Для одного нз тех, кто был сейчас под стеной, происходящее могло бы напомнить не скалу возле Трайнова фьорда, а Бирючий утес, или еще что-нибудь из Округи Множества Коров, если бы стал он припоминать.
Уж сказано, что двоих Метоб не смог сделать собой. Сколтис был первым, а вторым — Дейди, сын Рунейра. И уж об этом втором — почему он не поддался безумию, запалившему всех вокруг, — двух мнений быть не может, что бы там кто ни говорил.
А кое-кто говорил, будто дело, мол, в том, что Дейди был чужим здесь, и не пытался стать не чужим, и, мол, даже он если и пришел так же близко к боевой ярости, как все, сигнал должен был выглядеть — чтобы подействовать на него, — как-нибудь этак по-другому, «по-многокоровски».
(Ну прямо можно подумать, что в соседней округе живут уже люди с пятью ногами.)
Но порою рядом, по одной с тобой земле и по одной палубе, ходит человек, более удивительный, чем если бы было у него пять ног, — а всем наплевать. Один Дьялвер смутно чувствовал, что жизнь обошлась с Дейди несправедливо; а все остальные только думали: мол, по его несдержанному поведению порой заметно, что сын служанки; а потом переставали об этом думать.
Дьялвер? А что — Дьялвер? Дьялвер Простоватый. Что может значить его мнение? Тем более что у него и мнения-то не было, а было одно чувство. Наверное, он был очень мужественный и очень достойный человек, если сумел это почувствовать, — что, обойдись жизнь с Дейди Лесовозом справедливо, не дружинником он бы должен стать.

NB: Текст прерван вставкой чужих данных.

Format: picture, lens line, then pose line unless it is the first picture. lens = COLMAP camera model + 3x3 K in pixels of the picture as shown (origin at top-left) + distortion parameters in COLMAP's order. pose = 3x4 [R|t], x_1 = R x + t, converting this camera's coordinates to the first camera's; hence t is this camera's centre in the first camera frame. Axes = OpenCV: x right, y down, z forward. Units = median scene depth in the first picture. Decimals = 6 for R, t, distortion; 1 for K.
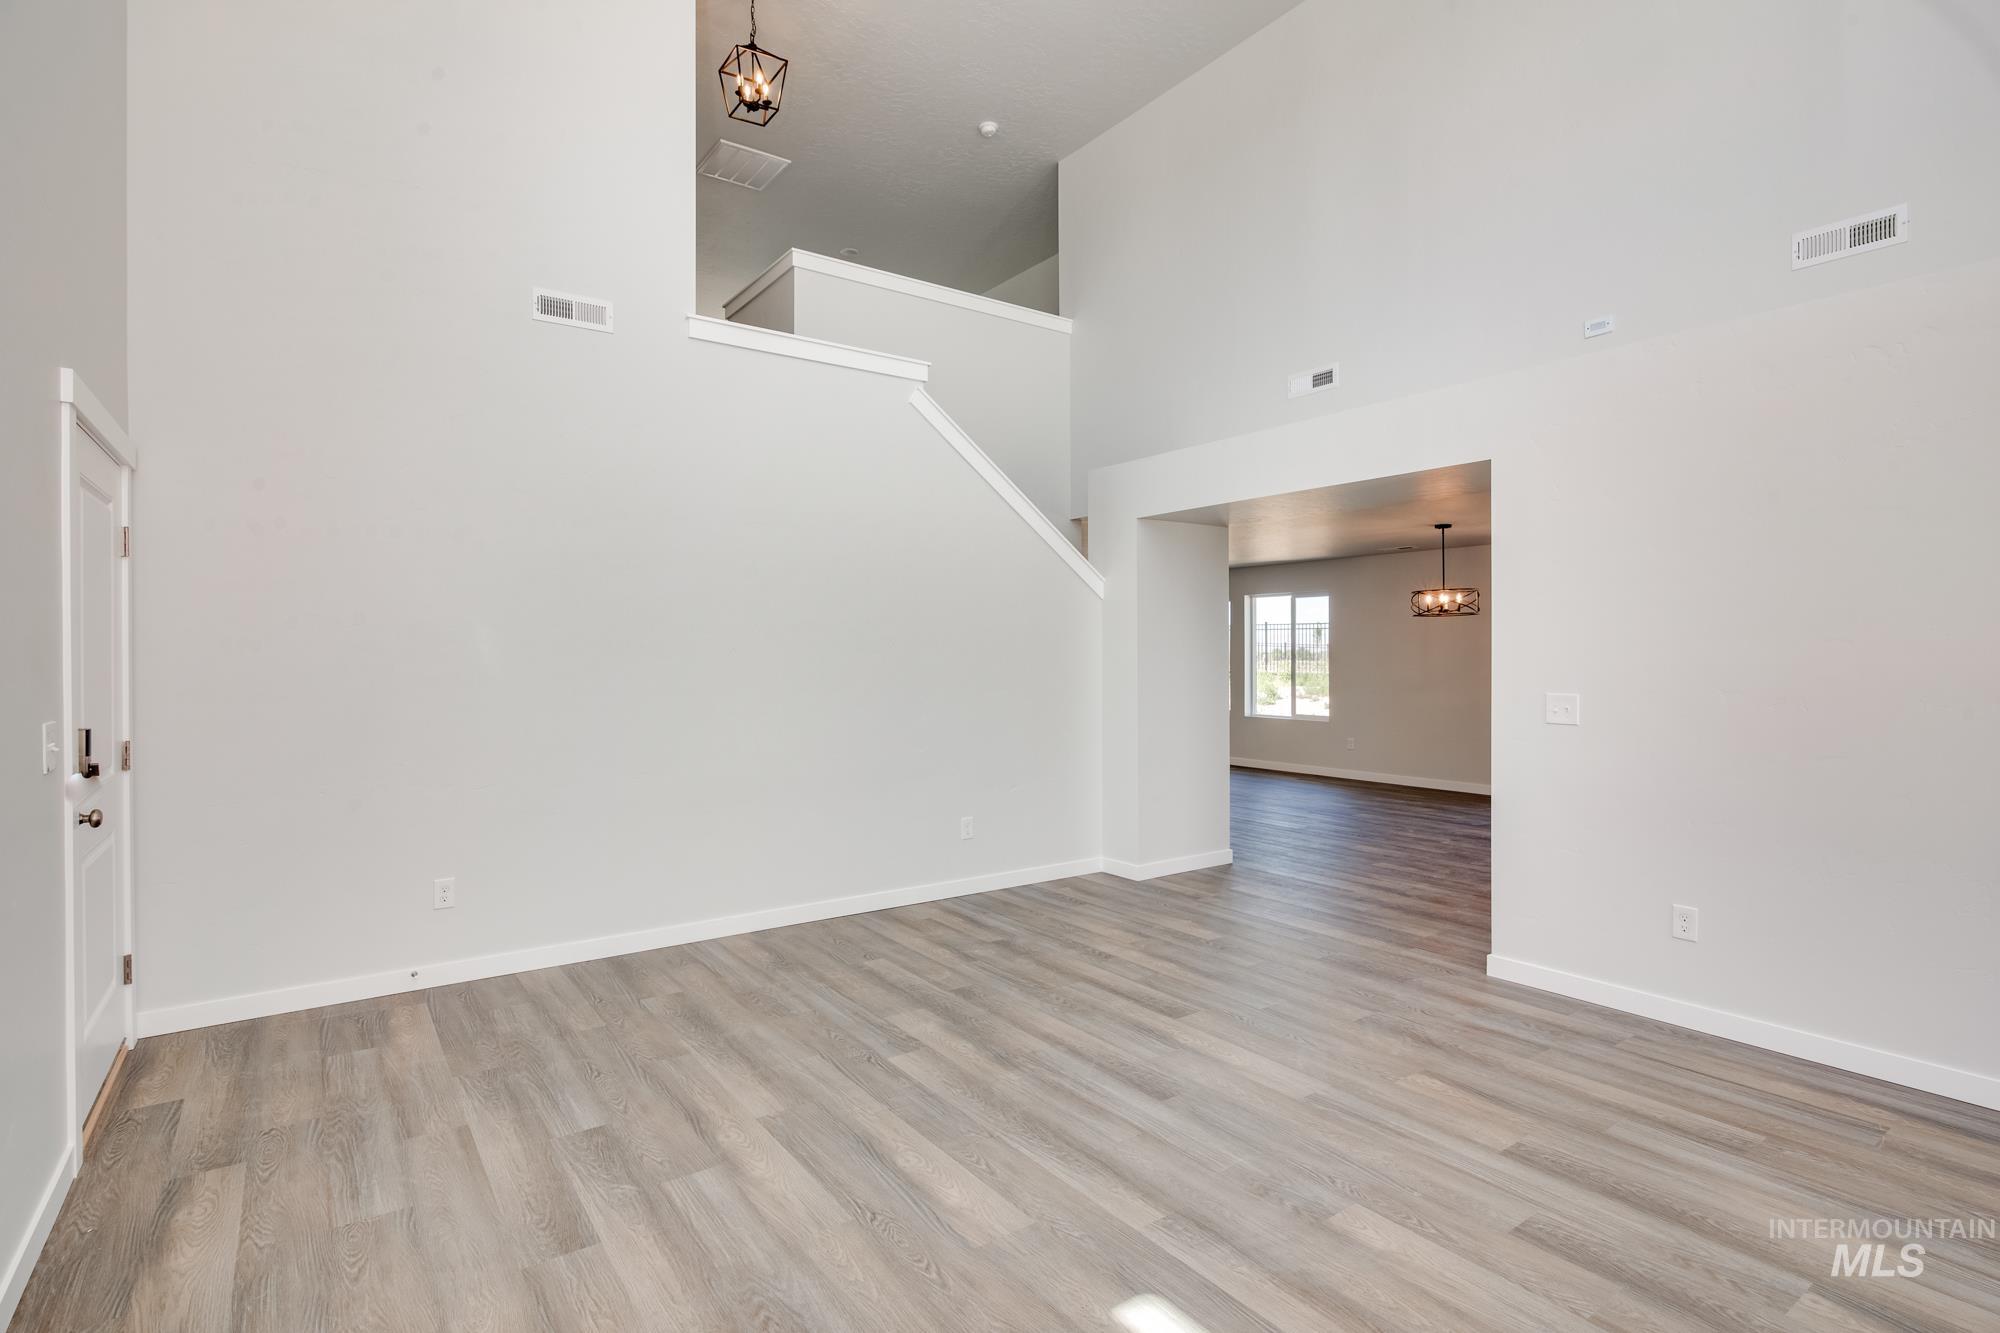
lens RADIAL K [[986.4, 0, 997.3], [0, 986.4, 660.9], [0, 0, 1]] dist [-0.004464, -0.000357]
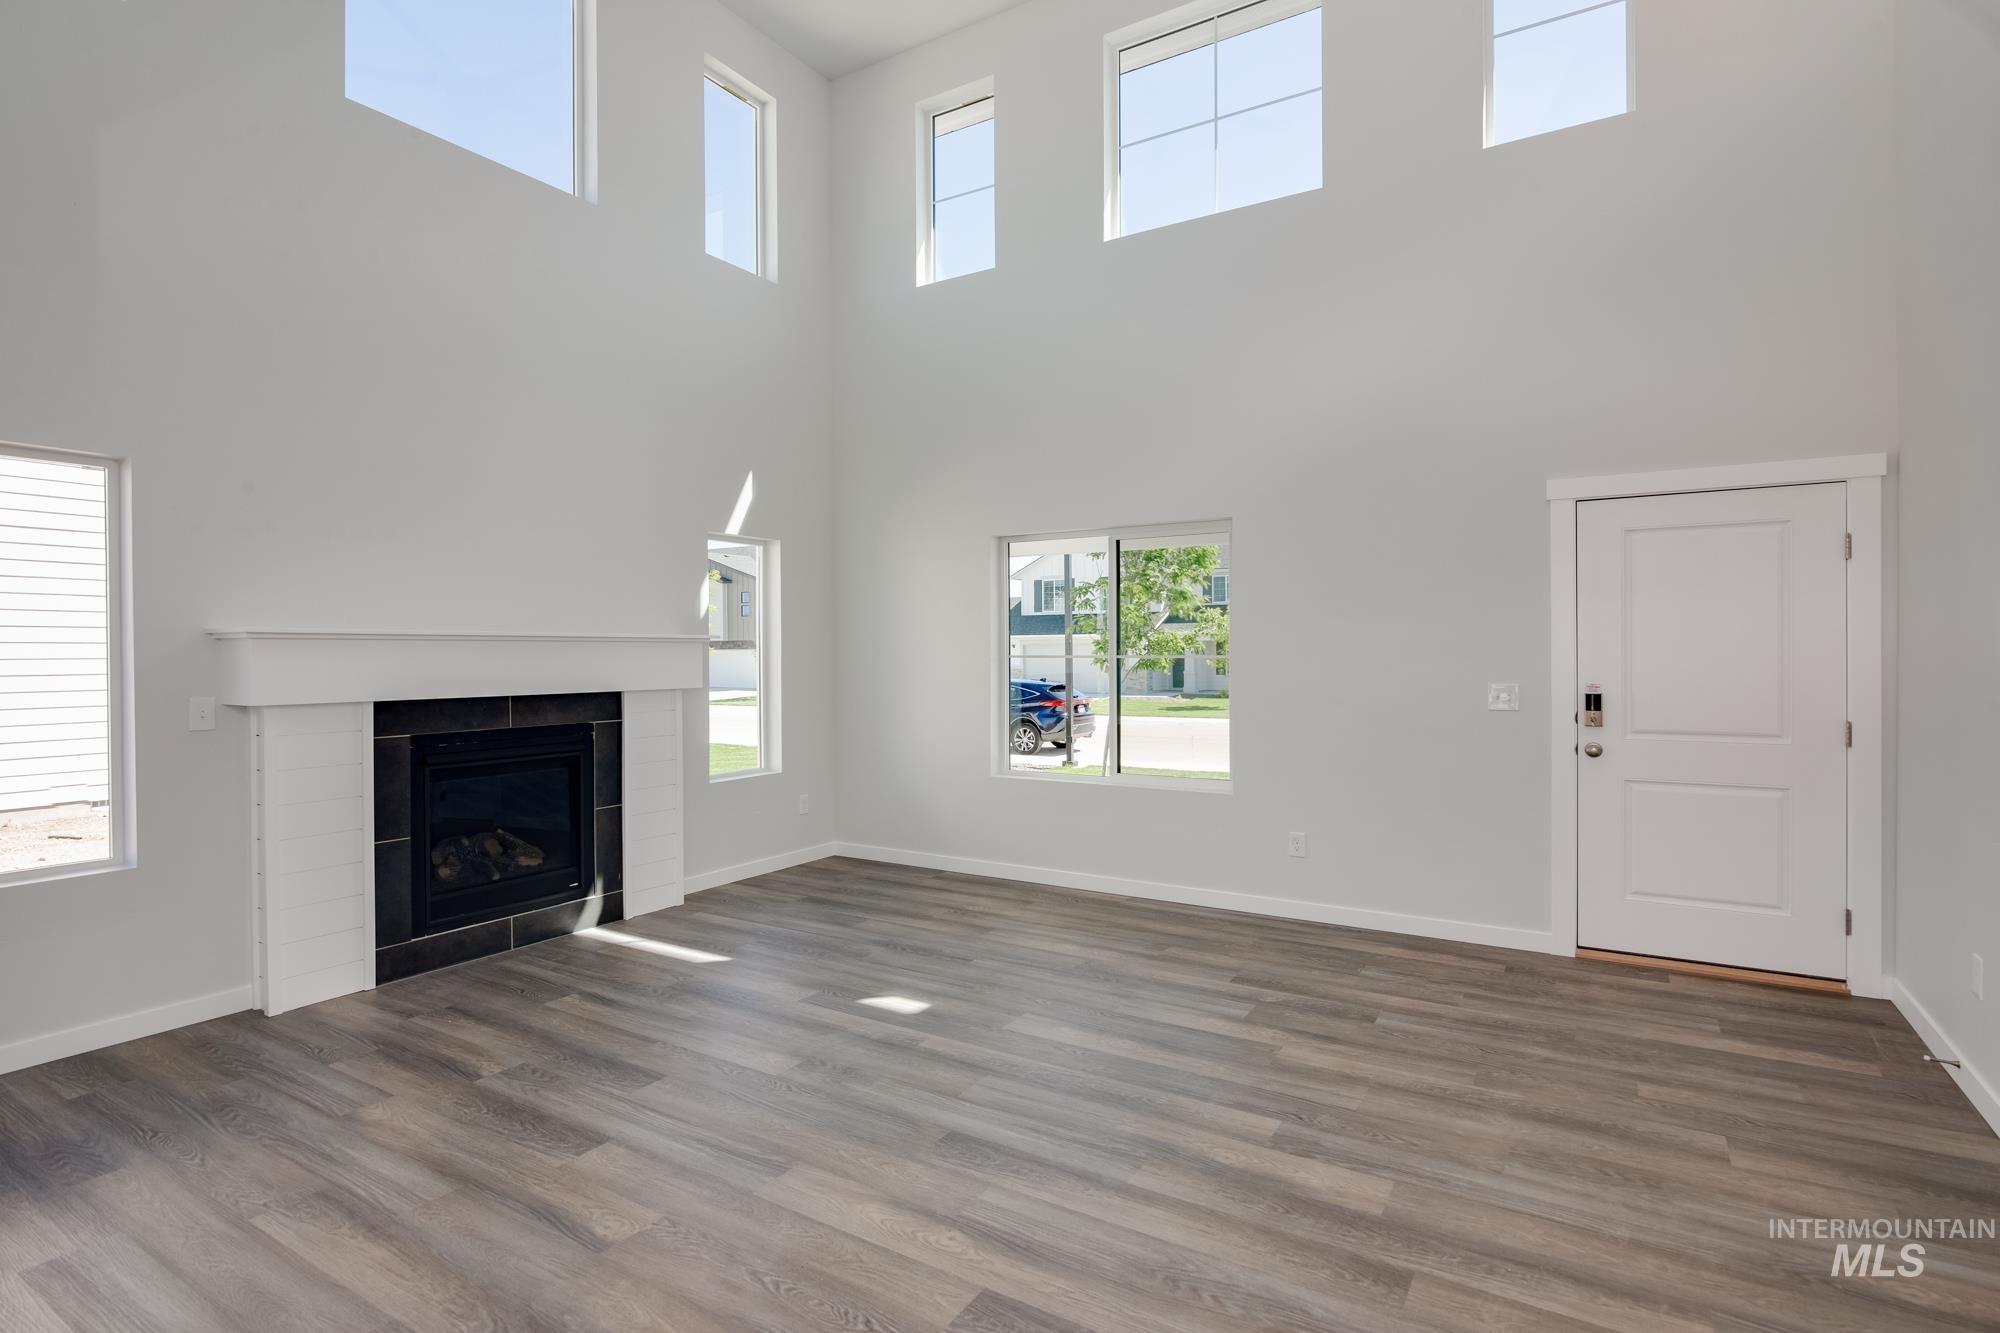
lens RADIAL K [[986.4, 0, 997.3], [0, 986.4, 660.9], [0, 0, 1]] dist [-0.004464, -0.000357]
pose [[-0.928505, 0.010632, -0.371168, 0.447506], [0.005057, 0.999859, 0.015990, -0.000793], [0.371285, 0.012970, -0.928428, 1.803590]]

Дьялвер вообще в этом разбирался. Вот Сколтиса он очень уважал, и это — в отличие от обхождения его с Дейди — никого не удивляло.
А Дейди — пытаясь понять, за что же ему от Дьялвера такие милости, — одно время даже заподозрил того в дурном к себе интересе, это Дьялвера-то, у которого была жена (правда, умерла в родах) и две дочки, и вообще мужчина как мужчина, ничего такого. Вот ведь до чего можно человека довести — и до чего он может сам себя довести, добавим тут. А в конце концов Дейди решил, что у Дьялвера это был — тогда, еще на Джертаде — просто каприз. Добродушное самодовольство: «А и пусть они у нас остаются. Что там лишняя дюжина народу — не объедят». Он очень хорошо помнил эти слова. Просто каприз, а потом от каприза стало неловко уж отступать. Ему было легче так считать, Дейди.
Он бы не вынес, если бы оказалось, что он обязан Дьялверу чем-то большим и что нельзя — всего лишь навсего, — сохранив когда-нибудь в свою очередь Дьялверу жизнь и свершив для него еще сколько-то подвигов, считать себя уплатившим сполна все долги, и повернуться к нему спиной, и отправиться восвояси.